-
Notifications
You must be signed in to change notification settings - Fork 5
Description
09878c7 made me aware that the functions latin1toString, latin1fromString propagate the confusion between "latin1" and "isomorphic" that we see in a lot of the JavaScript ecosystem, and have tried to help combat in whatwg/encoding@36fb4e7.
In short, the "latin1" encoding specified in the ISO-8859-1 spec does not provide any encodings for the bytes 0x00 to 0x1F or 0x7F to 0x9F. So a proper latin1 decoder would never return those bytes, and a proper latin1 decoder would throw when given those bytes.
In practice, nobody does this, and we have either:
- Libraries following the windows-1252 mapping (
TextEncoder/TextDecoder, the entire web platform, Node.js's modern standard library); - or libraries following the isomorphic decoding / encoding (a lot of C++ code, Node.js's old
BufferAPI).
This creates a lot of confusion when people expect one of these interpretations and get the other.

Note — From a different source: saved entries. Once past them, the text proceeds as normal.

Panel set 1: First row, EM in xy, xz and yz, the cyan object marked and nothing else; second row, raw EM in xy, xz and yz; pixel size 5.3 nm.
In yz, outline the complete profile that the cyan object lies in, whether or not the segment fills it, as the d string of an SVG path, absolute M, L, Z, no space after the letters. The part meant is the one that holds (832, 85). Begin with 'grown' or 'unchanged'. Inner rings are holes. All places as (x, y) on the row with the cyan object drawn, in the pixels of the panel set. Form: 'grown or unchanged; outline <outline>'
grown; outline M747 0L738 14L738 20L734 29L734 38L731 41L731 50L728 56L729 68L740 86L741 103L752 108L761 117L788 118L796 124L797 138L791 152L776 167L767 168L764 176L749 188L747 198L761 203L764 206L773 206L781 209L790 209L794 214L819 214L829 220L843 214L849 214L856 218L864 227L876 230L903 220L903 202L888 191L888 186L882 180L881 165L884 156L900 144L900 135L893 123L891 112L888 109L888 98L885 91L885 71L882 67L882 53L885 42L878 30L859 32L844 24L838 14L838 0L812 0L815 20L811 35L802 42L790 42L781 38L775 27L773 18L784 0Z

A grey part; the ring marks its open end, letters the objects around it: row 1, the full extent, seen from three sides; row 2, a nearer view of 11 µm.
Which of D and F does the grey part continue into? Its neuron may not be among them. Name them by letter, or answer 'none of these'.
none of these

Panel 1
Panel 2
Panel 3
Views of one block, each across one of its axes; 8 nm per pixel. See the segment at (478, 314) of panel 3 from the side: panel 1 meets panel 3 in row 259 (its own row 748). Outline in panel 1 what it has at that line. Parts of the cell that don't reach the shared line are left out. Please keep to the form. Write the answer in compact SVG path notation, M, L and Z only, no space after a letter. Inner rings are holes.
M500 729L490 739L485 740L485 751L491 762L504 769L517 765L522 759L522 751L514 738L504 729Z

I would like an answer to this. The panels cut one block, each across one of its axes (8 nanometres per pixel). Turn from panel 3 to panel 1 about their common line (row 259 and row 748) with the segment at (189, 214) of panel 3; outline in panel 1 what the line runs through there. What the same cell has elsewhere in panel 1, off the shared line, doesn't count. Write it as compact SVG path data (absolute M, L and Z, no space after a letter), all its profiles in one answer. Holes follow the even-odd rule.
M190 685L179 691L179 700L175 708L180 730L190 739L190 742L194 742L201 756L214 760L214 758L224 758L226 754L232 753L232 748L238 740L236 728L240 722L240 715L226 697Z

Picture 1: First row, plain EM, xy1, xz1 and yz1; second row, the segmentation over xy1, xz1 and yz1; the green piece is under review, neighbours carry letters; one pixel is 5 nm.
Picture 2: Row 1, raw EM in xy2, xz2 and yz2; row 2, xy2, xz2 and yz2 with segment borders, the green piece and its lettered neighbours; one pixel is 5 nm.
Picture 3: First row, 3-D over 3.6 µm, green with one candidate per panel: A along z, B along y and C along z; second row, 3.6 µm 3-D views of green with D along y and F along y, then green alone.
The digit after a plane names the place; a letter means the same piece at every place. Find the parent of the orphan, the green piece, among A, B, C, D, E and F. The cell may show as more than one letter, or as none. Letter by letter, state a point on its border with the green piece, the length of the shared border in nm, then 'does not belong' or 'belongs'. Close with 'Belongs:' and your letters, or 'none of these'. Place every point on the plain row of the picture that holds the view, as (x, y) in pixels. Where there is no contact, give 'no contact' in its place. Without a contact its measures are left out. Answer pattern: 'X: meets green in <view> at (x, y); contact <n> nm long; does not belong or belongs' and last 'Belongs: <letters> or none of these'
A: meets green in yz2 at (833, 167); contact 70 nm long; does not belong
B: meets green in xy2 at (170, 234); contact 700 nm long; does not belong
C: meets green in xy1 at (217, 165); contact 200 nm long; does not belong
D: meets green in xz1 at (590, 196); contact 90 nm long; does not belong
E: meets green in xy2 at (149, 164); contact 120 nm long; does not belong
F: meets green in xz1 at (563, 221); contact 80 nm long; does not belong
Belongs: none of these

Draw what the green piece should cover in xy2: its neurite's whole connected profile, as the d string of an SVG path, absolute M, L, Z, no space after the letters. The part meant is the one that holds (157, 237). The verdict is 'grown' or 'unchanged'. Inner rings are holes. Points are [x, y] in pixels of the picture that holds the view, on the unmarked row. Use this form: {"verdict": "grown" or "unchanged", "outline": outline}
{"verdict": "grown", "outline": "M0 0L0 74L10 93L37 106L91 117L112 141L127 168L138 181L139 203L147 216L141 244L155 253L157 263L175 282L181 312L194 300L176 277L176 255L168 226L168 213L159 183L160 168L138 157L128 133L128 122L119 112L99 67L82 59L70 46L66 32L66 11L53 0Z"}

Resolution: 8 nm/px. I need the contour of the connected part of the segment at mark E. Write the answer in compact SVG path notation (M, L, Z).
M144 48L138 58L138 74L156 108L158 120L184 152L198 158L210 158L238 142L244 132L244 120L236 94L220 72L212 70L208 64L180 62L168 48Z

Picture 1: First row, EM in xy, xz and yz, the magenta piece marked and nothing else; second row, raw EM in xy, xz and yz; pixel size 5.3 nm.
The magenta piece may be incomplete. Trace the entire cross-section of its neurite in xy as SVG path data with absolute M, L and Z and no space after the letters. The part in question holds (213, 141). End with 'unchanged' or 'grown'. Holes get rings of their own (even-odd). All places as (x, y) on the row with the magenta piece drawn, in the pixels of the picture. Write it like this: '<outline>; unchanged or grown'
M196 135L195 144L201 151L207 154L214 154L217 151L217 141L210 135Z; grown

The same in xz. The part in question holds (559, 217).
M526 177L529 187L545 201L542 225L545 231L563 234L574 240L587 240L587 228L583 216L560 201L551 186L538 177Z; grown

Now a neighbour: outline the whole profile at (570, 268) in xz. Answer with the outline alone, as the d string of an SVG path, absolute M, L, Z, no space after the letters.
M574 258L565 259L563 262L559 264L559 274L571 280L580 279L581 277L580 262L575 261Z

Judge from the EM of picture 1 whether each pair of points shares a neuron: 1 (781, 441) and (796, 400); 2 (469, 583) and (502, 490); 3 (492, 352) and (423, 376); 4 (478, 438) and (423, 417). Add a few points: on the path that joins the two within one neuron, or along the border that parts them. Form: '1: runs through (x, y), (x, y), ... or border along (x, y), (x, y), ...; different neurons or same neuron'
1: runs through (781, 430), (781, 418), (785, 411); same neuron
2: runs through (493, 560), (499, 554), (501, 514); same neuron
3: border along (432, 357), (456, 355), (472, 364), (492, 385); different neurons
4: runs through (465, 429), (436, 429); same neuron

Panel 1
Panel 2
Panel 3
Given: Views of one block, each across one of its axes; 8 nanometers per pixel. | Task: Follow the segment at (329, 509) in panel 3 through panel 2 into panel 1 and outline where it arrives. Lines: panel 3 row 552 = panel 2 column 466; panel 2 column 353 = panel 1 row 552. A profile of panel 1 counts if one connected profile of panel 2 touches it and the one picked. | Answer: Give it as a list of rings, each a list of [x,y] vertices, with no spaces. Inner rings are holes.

My strong suggestion is to never mention the terms latin1 or iso-8859-1 in public APIs, since they mean windows-1252 for people who read standards and mean something else (usually isomorphic encoding) for people who are coming from certain C++ codebases. (I think V8 is the original source of the confusion, at least in the Node.js ecosystem.) Instead, use the standard and non-overloaded term "isomorphic".
I realize this is a breaking change and might not be one you want to take on, but I thought I should file it, in the interest of making this the best encoding/decoding library for JS.